Their CPU quota kept shutting my site down. I was running the same site you can see in my signature, but if I tried to upload more than 3 pics to my gallery, my entire site would get locked out due to a CPU usage quota. I thought that maybe I was just 'lucky' and got put on a crappy box but their support forum was full of complaints from multiple different boxes at the same time. Maybe they have upgraded their hardware since then, but at the time their CPU limits were insanely restrictive.

Since moving to Hostgator I have added a lot of photo sharing and resizing as well as adding my dad's domain to my account with no blips in service at all.
 
Check out Mosso.com; Rackspace's cloud environment. "Ease of install, full root access, $11/mo for basic server, console access, good range of Linux distros, dead simple upgrade and downgrade to different server sizes..."

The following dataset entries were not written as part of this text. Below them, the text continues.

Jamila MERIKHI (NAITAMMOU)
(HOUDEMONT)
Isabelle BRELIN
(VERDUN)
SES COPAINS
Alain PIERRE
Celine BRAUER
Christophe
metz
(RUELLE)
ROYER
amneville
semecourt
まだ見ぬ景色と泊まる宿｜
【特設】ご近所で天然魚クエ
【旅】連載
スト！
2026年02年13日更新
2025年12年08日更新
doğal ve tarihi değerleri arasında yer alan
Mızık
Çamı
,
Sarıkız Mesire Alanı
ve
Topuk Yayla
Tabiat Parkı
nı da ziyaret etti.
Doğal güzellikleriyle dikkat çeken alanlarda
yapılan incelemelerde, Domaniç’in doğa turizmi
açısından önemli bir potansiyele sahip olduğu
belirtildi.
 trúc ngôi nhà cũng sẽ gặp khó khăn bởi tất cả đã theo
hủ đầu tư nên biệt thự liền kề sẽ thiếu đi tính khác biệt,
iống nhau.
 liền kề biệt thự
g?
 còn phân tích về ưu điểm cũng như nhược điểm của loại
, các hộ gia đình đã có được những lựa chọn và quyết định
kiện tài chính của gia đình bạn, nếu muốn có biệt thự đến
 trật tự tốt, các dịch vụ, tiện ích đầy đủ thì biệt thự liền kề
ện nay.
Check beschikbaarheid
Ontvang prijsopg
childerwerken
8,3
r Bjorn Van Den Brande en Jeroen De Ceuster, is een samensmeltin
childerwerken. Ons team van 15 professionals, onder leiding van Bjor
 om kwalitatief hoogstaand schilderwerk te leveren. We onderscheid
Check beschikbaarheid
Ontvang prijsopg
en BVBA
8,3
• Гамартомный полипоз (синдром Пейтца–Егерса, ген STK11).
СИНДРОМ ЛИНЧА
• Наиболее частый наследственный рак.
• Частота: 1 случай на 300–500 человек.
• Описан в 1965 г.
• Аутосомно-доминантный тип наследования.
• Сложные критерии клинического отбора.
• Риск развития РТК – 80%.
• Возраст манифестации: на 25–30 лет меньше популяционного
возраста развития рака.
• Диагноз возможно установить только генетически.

I'm hosting with GoDaddy now, after many years of resistance while reading positive comments from this site's technical users.
 
Their CPU quota kept shutting my site down. I was running the same site you can see in my signature, but if I tried to upload more than 3 pics to my gallery, my entire site would get locked out due to a CPU usage quota. I thought that maybe I was just 'lucky' and got put on a crappy box but their support forum was full of complaints from multiple different boxes at the same time. Maybe they have upgraded their hardware since then, but at the time their CPU limits were insanely restrictive.

Since moving to Hostgator I have added a lot of photo sharing and resizing as well as adding my dad's domain to my account with no blips in service at all.

Ah, okay. My client's site hosted at BlueHost is very simple and low resource, and wouldn't tax even the laziest CPU.